Texto de estudio:

Después de las cruentas experiencias dictatoriales en América Latina, y muy especialmente en Chile, ha emergido una revalorización del concepto de “democracia” y “Derechos Humanos” Esta valorización corre paralela a un descrédito de cualquier forma de “violencia” en el ámbito político y social. En su aspecto positivo, se puede alegar que se trata de una suerte de aprendizaje social ante la brutal barbarie del secuestro, la tortura y el asesinato como prácticas asociadas a los aparatos de seguridad propios de los gobiernos militares. Sin embargo, en su aspecto negativo, se puede constatar que esta “dulcificación” de las pugnas políticas escamotea, precisamente, su condición agonística, confrontacional.

Las protestas estudiantiles se enmarcan, desde luego, en este “ethos” almibarado y “soft” que preside nuestra democracia pos dictatorial. Se puede decir que, desde un punto de vista meta histórico, nuestra sociedad se aleja del clima trágico de la era Pinochet para inaugurar un tiempo de comedia o farsa. Nada hay nada de peyorativo en esta constatación, sino que más bien nos invita a pensar el presente tal como insinúa Marx en aquella famosa sentencia que estampara en El 18 Brumario: “Hegel dice en alguna parte que todos los grandes hechos y personajes de la historia universal aparecen, como si dijéramos, dos veces. Pero se olvidó de agregar: una vez como tragedia y otra vez, como farsa.”

Información:
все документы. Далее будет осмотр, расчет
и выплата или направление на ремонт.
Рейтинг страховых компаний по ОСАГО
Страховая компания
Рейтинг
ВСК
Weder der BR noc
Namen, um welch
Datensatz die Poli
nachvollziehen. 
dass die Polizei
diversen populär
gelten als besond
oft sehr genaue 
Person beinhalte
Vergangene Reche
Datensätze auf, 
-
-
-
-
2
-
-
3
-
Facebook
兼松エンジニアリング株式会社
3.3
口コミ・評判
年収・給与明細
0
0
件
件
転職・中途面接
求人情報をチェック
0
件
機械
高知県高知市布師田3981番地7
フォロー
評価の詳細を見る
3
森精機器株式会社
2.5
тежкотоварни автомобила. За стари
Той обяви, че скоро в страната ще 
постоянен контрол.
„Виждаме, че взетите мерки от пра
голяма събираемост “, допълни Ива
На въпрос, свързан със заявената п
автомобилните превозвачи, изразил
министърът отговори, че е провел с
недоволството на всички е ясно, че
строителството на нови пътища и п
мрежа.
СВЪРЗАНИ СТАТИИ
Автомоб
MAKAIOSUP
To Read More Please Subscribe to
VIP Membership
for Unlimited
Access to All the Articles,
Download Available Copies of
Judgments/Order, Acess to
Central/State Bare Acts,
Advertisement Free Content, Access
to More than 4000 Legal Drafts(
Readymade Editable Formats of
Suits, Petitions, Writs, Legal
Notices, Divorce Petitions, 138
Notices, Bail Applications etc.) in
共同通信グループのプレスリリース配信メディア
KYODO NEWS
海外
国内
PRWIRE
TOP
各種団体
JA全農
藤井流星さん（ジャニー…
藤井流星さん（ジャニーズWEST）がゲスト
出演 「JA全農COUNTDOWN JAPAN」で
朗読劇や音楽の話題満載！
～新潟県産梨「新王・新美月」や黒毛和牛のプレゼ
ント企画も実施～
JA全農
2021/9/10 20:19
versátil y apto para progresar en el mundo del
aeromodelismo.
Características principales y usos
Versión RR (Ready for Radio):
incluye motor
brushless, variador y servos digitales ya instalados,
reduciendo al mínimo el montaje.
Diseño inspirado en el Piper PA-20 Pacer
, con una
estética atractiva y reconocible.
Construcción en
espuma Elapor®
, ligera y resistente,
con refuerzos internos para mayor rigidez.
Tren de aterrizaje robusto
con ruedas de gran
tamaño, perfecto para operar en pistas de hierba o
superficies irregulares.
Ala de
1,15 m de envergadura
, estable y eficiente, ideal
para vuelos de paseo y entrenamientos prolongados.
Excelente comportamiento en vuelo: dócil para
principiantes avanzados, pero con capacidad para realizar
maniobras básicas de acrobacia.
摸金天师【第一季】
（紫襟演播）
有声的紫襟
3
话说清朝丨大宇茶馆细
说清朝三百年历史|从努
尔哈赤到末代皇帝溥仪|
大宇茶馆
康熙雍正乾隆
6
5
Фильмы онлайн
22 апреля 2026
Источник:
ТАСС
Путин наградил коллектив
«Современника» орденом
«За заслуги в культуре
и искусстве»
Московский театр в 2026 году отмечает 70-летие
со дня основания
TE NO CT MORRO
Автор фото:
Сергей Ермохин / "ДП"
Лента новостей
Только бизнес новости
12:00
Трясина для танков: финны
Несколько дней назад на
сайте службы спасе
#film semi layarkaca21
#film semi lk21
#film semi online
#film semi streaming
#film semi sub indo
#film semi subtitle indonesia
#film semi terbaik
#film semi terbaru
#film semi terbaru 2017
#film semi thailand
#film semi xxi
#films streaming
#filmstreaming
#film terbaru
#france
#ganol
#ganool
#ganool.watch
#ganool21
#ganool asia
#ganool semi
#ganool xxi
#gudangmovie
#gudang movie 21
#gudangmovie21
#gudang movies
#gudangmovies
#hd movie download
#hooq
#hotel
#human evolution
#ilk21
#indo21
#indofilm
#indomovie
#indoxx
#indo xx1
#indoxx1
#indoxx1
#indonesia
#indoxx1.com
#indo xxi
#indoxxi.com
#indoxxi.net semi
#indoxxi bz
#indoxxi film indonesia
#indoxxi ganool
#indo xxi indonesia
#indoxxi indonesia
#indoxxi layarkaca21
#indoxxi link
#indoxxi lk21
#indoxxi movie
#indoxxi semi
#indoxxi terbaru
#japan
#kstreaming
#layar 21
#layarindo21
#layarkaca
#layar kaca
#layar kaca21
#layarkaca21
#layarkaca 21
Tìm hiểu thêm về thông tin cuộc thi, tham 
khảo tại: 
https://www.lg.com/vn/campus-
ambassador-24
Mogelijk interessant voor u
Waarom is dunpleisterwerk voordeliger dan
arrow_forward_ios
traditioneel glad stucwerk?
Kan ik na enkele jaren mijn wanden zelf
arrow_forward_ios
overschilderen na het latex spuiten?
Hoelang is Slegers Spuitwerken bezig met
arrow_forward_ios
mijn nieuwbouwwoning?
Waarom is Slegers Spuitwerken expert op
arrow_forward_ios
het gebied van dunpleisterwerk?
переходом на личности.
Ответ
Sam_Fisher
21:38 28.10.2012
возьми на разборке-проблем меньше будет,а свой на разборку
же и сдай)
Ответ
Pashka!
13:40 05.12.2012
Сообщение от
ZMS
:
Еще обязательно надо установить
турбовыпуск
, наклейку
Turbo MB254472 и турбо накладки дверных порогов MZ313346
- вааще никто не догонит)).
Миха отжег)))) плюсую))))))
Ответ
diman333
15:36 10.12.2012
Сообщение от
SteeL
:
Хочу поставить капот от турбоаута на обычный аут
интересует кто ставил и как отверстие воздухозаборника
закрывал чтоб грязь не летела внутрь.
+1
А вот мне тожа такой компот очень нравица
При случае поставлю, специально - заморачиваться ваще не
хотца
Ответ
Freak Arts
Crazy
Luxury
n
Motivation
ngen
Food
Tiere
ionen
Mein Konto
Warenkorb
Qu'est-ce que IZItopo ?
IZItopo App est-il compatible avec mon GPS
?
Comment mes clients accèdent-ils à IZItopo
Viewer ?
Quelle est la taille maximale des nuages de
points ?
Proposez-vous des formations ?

Requisitos de la tarea:
• 1. Transcribe sin cambios el pasaje del texto sobre la democracia chilena que comienza en las palabras "Después de las" y termina después de "condición agonística, confrontacional.".
• 2. Retoma el texto sobre la democracia chilena posterior a la dictadura y continúalo a partir de su última oración.
Los registros no intervienen en este ejercicio.

Resultados del ejercicio:
• 1.
Después de las cruentas experiencias dictatoriales en América Latina, y muy especialmente en Chile, ha emergido una revalorización del concepto de “democracia” y “Derechos Humanos” Esta valorización corre paralela a un descrédito de cualquier forma de “violencia” en el ámbito político y social. En su aspecto positivo, se puede alegar que se trata de una suerte de aprendizaje social ante la brutal barbarie del secuestro, la tortura y el asesinato como prácticas asociadas a los aparatos de seguridad propios de los gobiernos militares. Sin embargo, en su aspecto negativo, se puede constatar que esta “dulcificación” de las pugnas políticas escamotea, precisamente, su condición agonística, confrontacional.

• 2.
Las movilizaciones protagonizadas por los estudiantes chilenos han mostrado su enorme capacidad estético – performativa que ha erigido a este sector social en una verdadera “vanguardia mediática”. La cuestión, empero, es si acaso esta inmensa potencia estética es susceptible de transformarse en eficacia política. Hasta el presente, los resultados concretos tendentes a una transformación de fondo del sistema educacional han sido magros. Las autoridades han optado más bien por estrategias cosméticas en el marco de la ideología neoliberal, oponiéndose al reclamo estudiantil definido más como una práctica “democrática radical”. Notemos, no obstante, que todos los sondeos indican la enorme simpatía que genera el movimiento estudiantil en la ciudadanía.

La situación, entonces, se puede sintetizar como un sector social movilizado que despierta adhesión de una amplia mayoría de conciudadanos, pero incapaz de concretar, mínimamente, sus anhelos. Para explicar esta paradoja habría que considerar el  singular ordenamiento político chileno tras la experiencia dictatorial. Por de pronto, digamos que si bien los militares se han alejado formalmente de las funciones públicas que ejercieron por diecisiete años, no es menos cierto que han dejado instalado en el país un ordenamiento constitucional que prescribe los límites de la democracia entre nosotros. Así las cosas, la situación presente es que quienquiera que ostente el poder político formal debe hacerlo según el “libreto militar”, diseñado explícitamente para evitar una “crisis institucional” en nuestro país y garantizar el “orden” político y, sobre todo, tecno económico.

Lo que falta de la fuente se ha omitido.